**Texto dado**.
--------------------------------

Luego de obligar al carpintero Alegría a escribir una carta donde se culpaba de ese asesinato, le cortaron las venas para que su muerte pareciera un suicidio. Como lo consigna el certificado de defunción, falleció en la mañana del 11 de septiembre debido a una anemia aguda por hemorragia provocada por heridas cortantes de las muñecas con sección vascular.

Todo crimen es abominable pero no todos los crímenes significan lo mismo y en esa ecuación terrible e injusta ambas muertes ratifican el horror pero difieren en sus silencios.

Presidente de la Asociación Nacional de los Empleados Fiscales y protagonista de la lucha contra la dictadura, el suplicio de Tucapel Jiménez se levanta frente al futuro, de su asesinato nace parte del sedimento sobre el que nos hemos construido. De la muerte de Juan Alegría Mundaca no nace sino la muerte. Vaciado de futuro su asesinato ocurre en un tiempo inmóvil en el cual el crimen continúa perpetrándose.

Su martirio es más secreto y a la vez evidente; en un orden en el que incesantemente vuelven a morir en miles y miles de seres condenados de antemano en nuestras cárceles, en nuestras escuelas levantadas bajo el imperio de una estructura social avergonzante, en nuestras ciudades segregadas hasta la demencia, en nuestras comisarías expertas en patear hasta la agonía a delincuentes siempre que sean delincuentes pobres, el homicidio de un carpintero semicesante, alcohólico, no toma la forma ensangrentada y brillante de los emblemas sino el tono opaco de las reiteraciones.

Su asesinato es imprescriptible, pero no porque eso sea la consecuencia de algo que aconteció en el pasado, lo es porque se perpetúa en el presente.

--------------------------------

**Problemas y tareas**.
(1) Traduce al inglés esta oración del texto sobre Juan Alegría Mundaca: "Todo crimen es abominable pero no todos los crímenes significan lo mismo y en esa ecuación terrible e injusta ambas muertes ratifican el horror pero difieren en sus silencios."
(2) Prolonga el texto sobre Juan Alegría Mundaca a partir de su última oración.
Los ítems no hacen falta para resolver ninguna tarea.

Registros extraídos:
--------------------------------

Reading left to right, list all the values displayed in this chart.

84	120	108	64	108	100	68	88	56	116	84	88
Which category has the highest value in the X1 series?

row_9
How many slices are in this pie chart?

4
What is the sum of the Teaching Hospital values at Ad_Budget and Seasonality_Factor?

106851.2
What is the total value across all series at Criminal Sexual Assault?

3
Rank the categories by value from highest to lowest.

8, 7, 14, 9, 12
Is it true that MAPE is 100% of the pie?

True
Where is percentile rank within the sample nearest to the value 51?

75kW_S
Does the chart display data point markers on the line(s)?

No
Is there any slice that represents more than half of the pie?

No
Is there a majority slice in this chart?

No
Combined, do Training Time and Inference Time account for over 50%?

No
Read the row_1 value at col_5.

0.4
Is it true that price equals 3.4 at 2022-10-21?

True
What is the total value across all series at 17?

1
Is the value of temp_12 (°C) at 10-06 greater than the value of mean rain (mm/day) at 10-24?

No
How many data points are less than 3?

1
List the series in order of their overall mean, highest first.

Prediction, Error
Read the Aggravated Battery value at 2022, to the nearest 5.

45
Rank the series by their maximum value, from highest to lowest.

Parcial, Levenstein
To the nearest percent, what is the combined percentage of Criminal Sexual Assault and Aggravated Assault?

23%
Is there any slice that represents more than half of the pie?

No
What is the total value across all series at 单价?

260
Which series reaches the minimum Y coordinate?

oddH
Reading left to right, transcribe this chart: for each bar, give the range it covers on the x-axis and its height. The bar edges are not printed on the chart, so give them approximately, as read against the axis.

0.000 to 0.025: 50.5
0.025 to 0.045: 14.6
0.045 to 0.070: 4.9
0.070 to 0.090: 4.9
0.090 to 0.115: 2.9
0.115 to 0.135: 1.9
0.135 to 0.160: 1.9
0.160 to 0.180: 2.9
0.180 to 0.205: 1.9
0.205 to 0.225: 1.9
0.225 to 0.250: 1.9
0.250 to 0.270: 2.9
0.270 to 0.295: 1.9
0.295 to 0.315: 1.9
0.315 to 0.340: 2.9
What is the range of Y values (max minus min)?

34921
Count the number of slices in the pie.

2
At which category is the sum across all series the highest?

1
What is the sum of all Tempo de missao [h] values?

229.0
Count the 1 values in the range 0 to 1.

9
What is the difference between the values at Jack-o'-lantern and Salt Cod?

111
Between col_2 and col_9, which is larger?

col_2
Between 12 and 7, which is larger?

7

--------------------------------

**Soluciones de actividades**.
(1) Every crime is abominable, but not all crimes mean the same thing, and in that terrible and unjust equation both deaths confirm the horror but differ in their silences.

(2)
No es que haya acaecido, es que está acaeciendo.

En el certificado de defunción se lee también que tenía los tendones de las muñecas cortados, lo que requería de una fuerza extrema que ningún suicida puede aplicarse si tiene los tendones de ambas muñecas cortados.

El autor material de ese homicidio, el mayor Carlos Herrera Jiménez, aplicó esa fuerza extrema. Condenado a cadena perpetua pasa gran parte de su tiempo leyendo en voz alta obras literarias que graba para la Biblioteca de Ciegos ubicada en Rafael Cañas 165.

Aquejado de un cáncer terminal, en los últimos años ha pedido perdón por sus crímenes y es difícil no recordar el Evangelio: el ladrón bueno a quien Cristo le dice que mañana estará con él en el Paraíso. Pero no, no existen más paraísos que los paraísos perdidos y el mismo Borges, autor de esa sentencia memorable, no podría tampoco explicarnos el por qué hay actos que no tienen redención posible.

No es que no se pueda perdonar, lo que sucede es que el castigo como el perdón se ejercen siempre sobre otro, no se perdona o se condena a alguien que ha matado, se perdona o se condena una sombra. Matar a otro o ser muerto por otro está para siempre fuera del lenguaje, no pertenece a la esfera de lo decible, carecemos de palabras para imaginarnos exactamente el instante en que a alguien le cortan los tendones de los brazos, en que un desaparecido pasa a ser un cuerpo muerto.

Esa carencia desorbitada, monstruosa de palabras es exactamente lo que se denomina Inferno. La literatura constituye el intento más desesperado y extremo por suplantar ese silencio. Por eso un asesino puede leer en voz alta, para otros, la Divina Comedia.

Escucho la grabación. La voz marcada por el indisimulable acento cuartelario es monocorde y sin matices y la lectura, interrumpida permanentemente por notas y por los titubeos en la pronunciación de los nombres en italiano, es deficiente.